People will inevitably adapt to AI systems – using them for healthcare advice, learning, work and decision-making. Yet adaptation without ethical reflection risks creating societies in which algorithms silently structure opportunity and exclusion.

“This concern for justice is not new to Arab intellectual tradition. The fourteenth-century Arab philosopher Ibn Khaldun argued that justice is the foundation of collective life and that injustice ultimately leads to disorder and decline. His insight carries striking relevance today. When AI systems encode bias, exclude the vulnerable or concentrate power without accountability, they do not merely produce technical errors they erode the social fabric. Ibn Khaldun would recognize in algorithmic injustice the same corrosive force that, left unchecked, weakens civilizations from within. To build AI responsibly is, in this sense, an act of civilizational stewardship.

“These philosophical traditions suggest that resilience in an AI-saturated world must include ethical and cultural capacities alongside technical literacy. People will inevitably adapt to AI systems – using them for healthcare advice, learning, work and decision-making. Yet adaptation without ethical reflection risks creating societies in which algorithms silently structure opportunity and exclusion.

“To cultivate meaningful resilience, societies must develop several capacities:

  • “Communities, policymakers, technologists and researchers must collaborate to ensure transparency and accountability in AI systems that shape human flourishing – health, employment, governance and so on.
  • “Individuals must develop critical awareness of how data and algorithms influence decisions affecting their lives.
  • “Educational systems must integrate ethical reflection, philosophy and cultural perspectives into technological learning.

“This imperative becomes especially urgent as we enter the era of agentic AI – systems capable of autonomous reasoning, planning, and action across complex environments. In a world increasingly fascinated by the power of machines, I insist on one foundational principle: the human being must remain at the center of both design and decision. Intelligence without wisdom is incomplete. A system may optimize, predict, and act—but without moral grounding, without cultural memory, and without accountability to those it affects, it remains a powerful tool in search of a conscience.

“As a cancer survivor, I know that vulnerability can reveal both fragility and strength. In the age of artificial intelligence, our resilience will depend on our ability to transform technological power into ethical responsibility. Technology alone cannot guarantee justice. For AI to truly serve humanity, it must be guided by wisdom.”
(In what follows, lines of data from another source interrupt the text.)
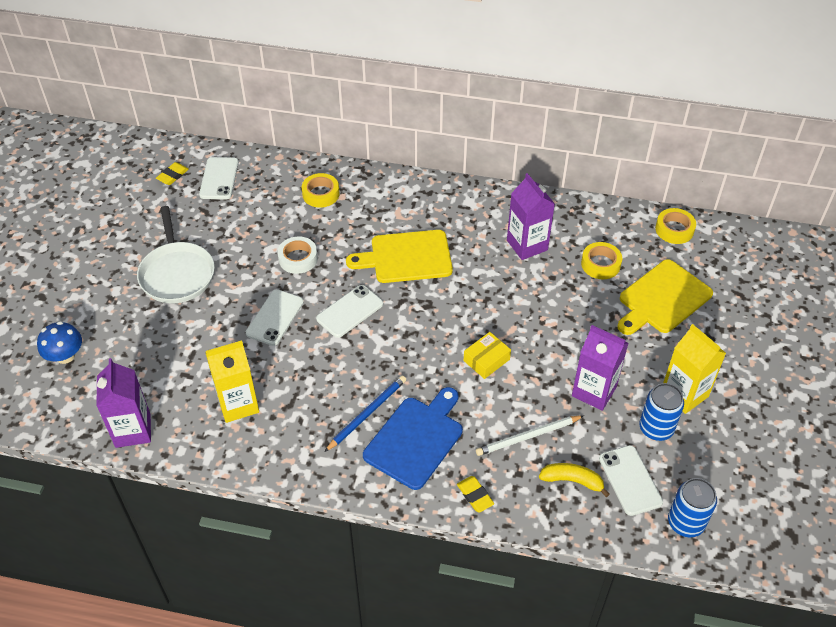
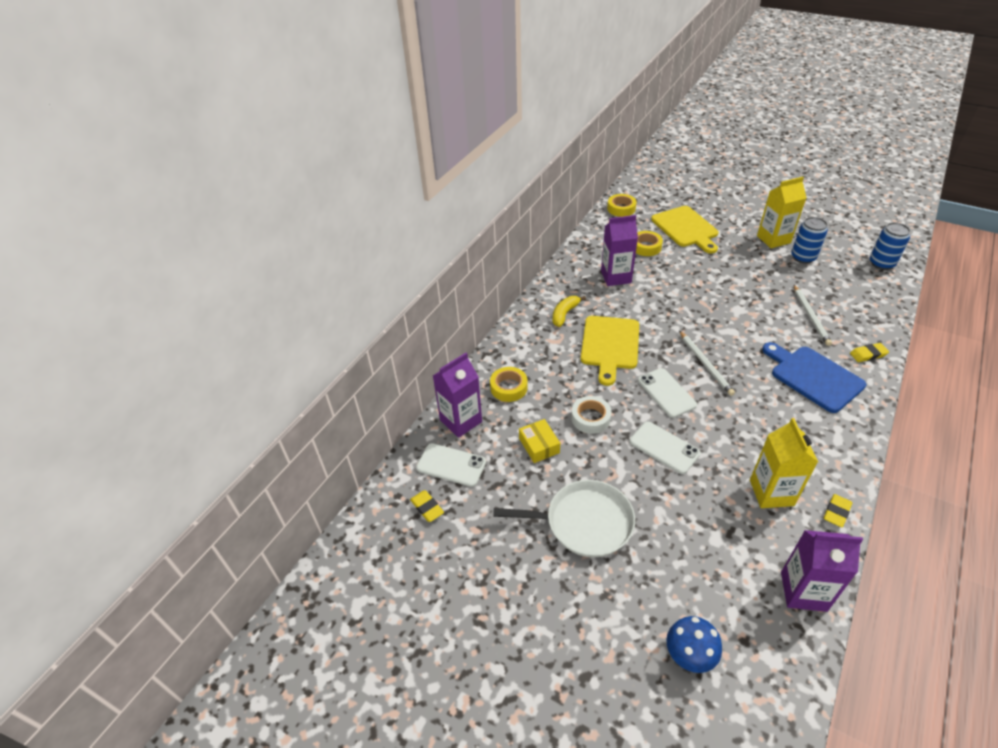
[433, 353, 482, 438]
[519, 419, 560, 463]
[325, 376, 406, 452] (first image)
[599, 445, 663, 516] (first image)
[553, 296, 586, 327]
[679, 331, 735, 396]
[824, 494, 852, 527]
This essay was written in January 2026 in reply to the question: “AI systems are likely to begin to play a much more significant role in shaping our decisions, work and daily lives. How might individuals and societies embrace, resist and/or struggle with such transformative change? As opportunities and challenges arise due to the positive, neutral and negative ripple effects of digital change, what cognitive, emotional, social and ethical capacities must we cultivate to ensure effective resilience? What practices and resources will enable resilience? What actions must we take right now to reinforce human and systems resilience? What new vulnerabilities might arise and what new coping strategies are important to teach and nurture?” This and 200-plus additional essay responses are included in the 2026 report “Building a Human Resilience Infrastructure for the AI Age.”